--- READING TEXT ---
▬▬▬

Is the Southern Border a Constitution-Free Zone?
The Supreme Court considers a case involving a youth on the Mexican side of the border killed by an American border patrol agent on the U.S. side.
“No matter whether the Constitution follows the flag or not,” Finley Peter Dunne’s Mr. Dooley said long ago in an obsolete dialect, “the Supreme Court follows the election returns.”
Both of these—the traveling flag and the election returns—formed a complicated subtext Tuesday at the first argument the Supreme Court has heard in Trump’s America, along with the nature of life along a wall on the Southern border. The question presented, boiled down to its essence, was this. If a Border Patrol officer in the U.S. is so vexed by the antics of a Mexican teenager standing on Mexican soil that he shoots the boy dead across the border, does the Constitution even apply? And if so, does the law give the boy’s father a remedy?

▬▬▬

--- PROVIDED INFORMATION ---

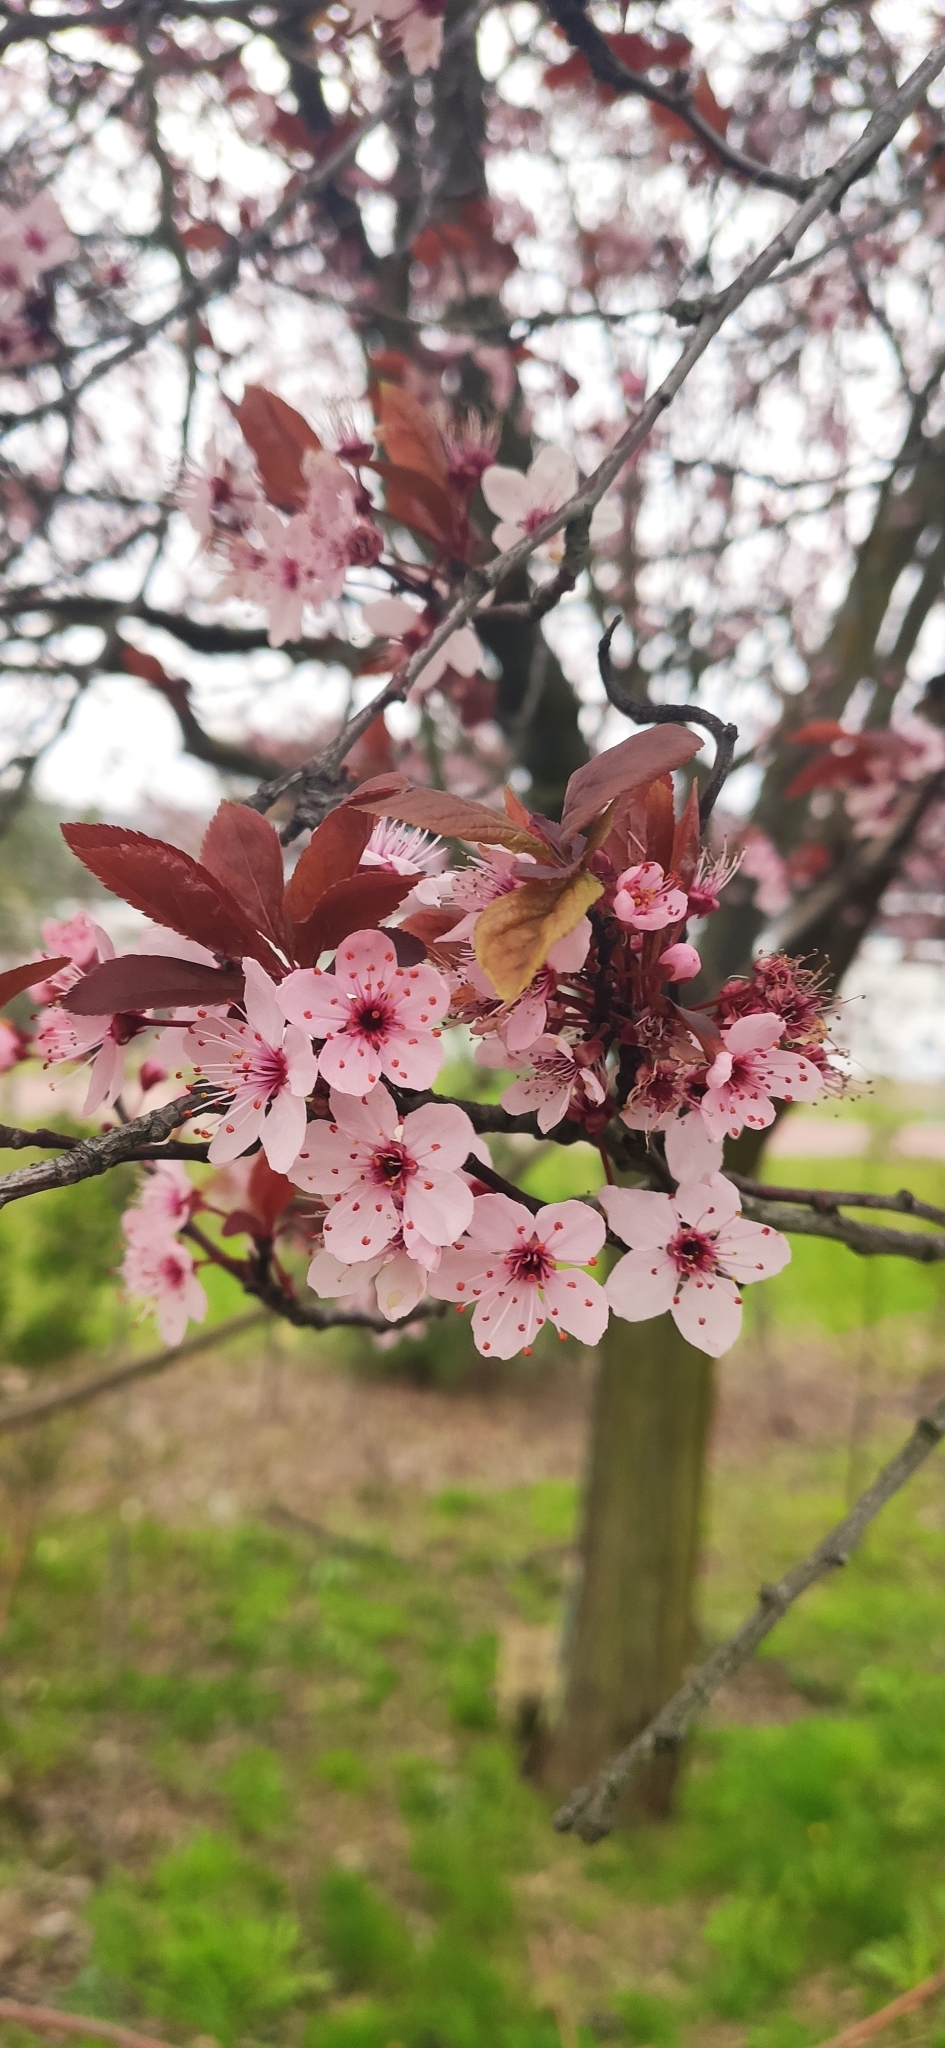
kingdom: Plantae
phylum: Tracheophyta
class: Magnoliopsida
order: Rosales
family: Rosaceae
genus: Prunus
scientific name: Prunus cerasifera
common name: Cherry plum
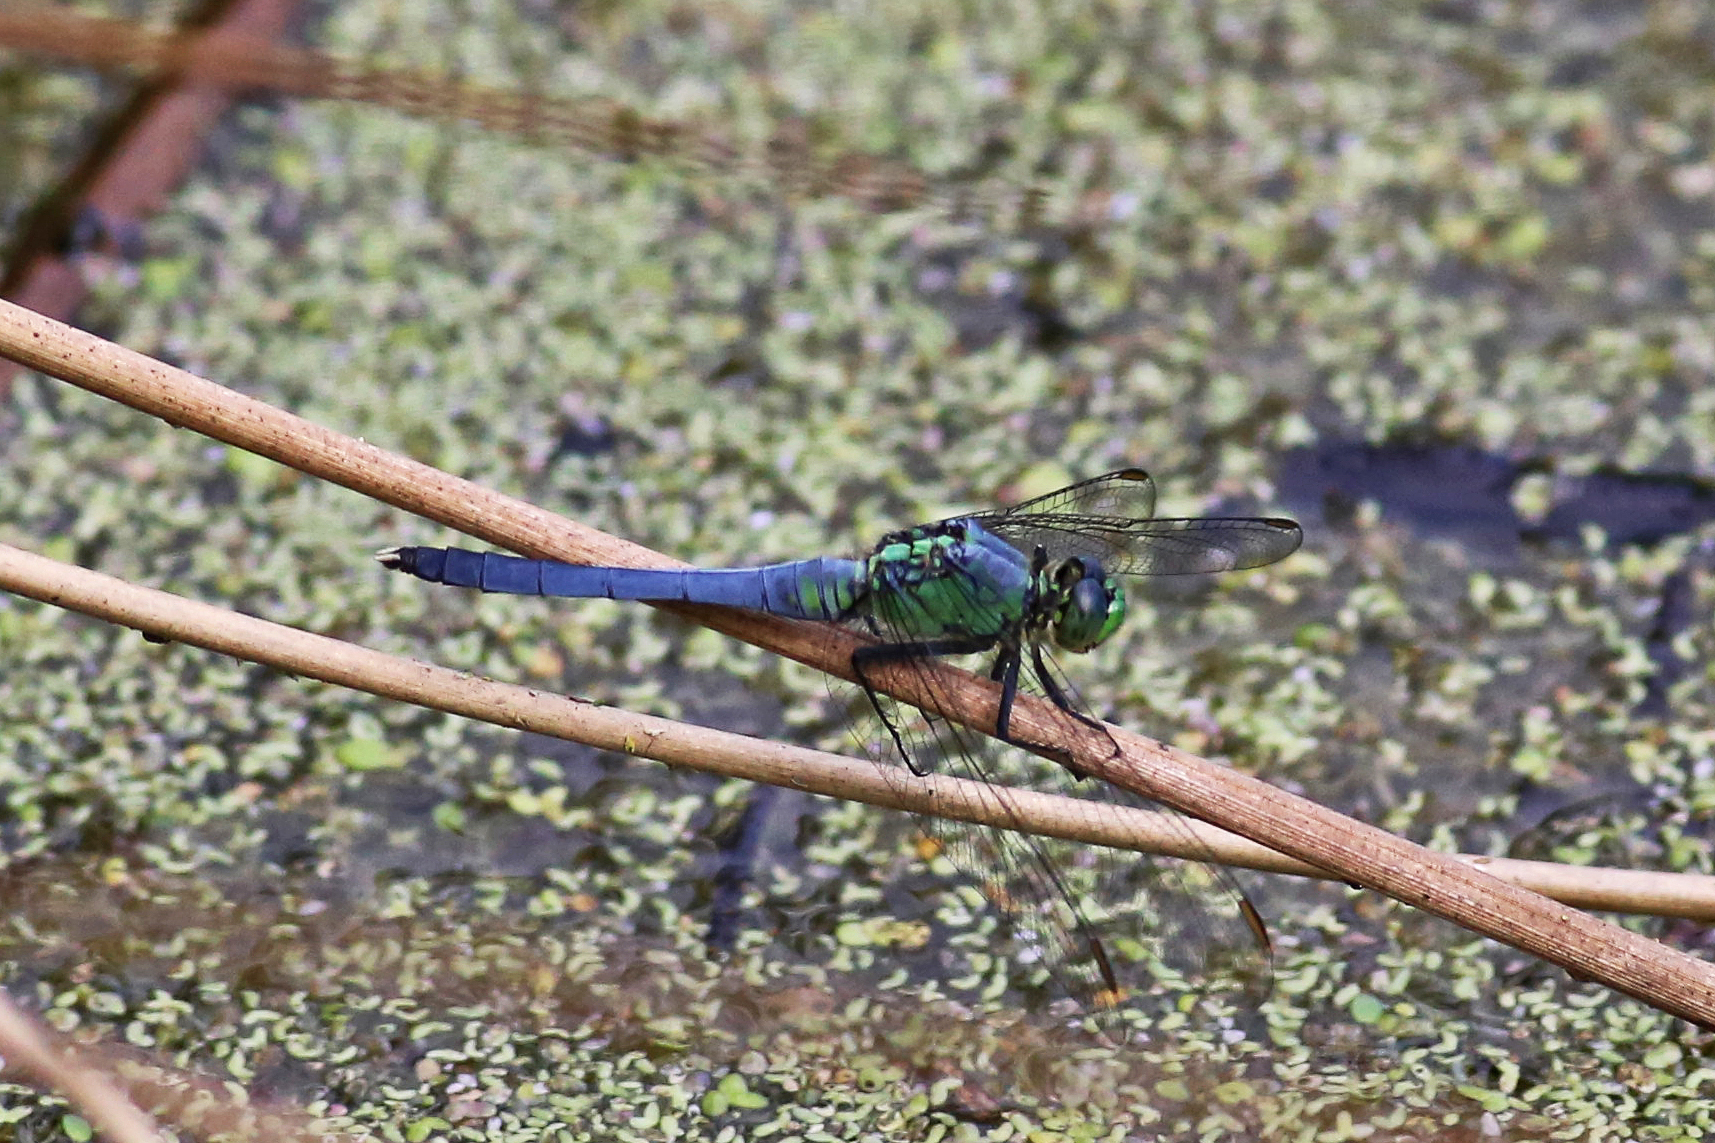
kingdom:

▬▬▬

--- TASK DIRECTIONS ---
Please copy out the whole article on the border shooting case, word for word. These lines come from a separate source.

--- EXERCISE ANSWER ---
Is the Southern Border a Constitution-Free Zone?
The Supreme Court considers a case involving a youth on the Mexican side of the border killed by an American border patrol agent on the U.S. side.
“No matter whether the Constitution follows the flag or not,” Finley Peter Dunne’s Mr. Dooley said long ago in an obsolete dialect, “the Supreme Court follows the election returns.”
Both of these—the traveling flag and the election returns—formed a complicated subtext Tuesday at the first argument the Supreme Court has heard in Trump’s America, along with the nature of life along a wall on the Southern border. The question presented, boiled down to its essence, was this. If a Border Patrol officer in the U.S. is so vexed by the antics of a Mexican teenager standing on Mexican soil that he shoots the boy dead across the border, does the Constitution even apply? And if so, does the law give the boy’s father a remedy?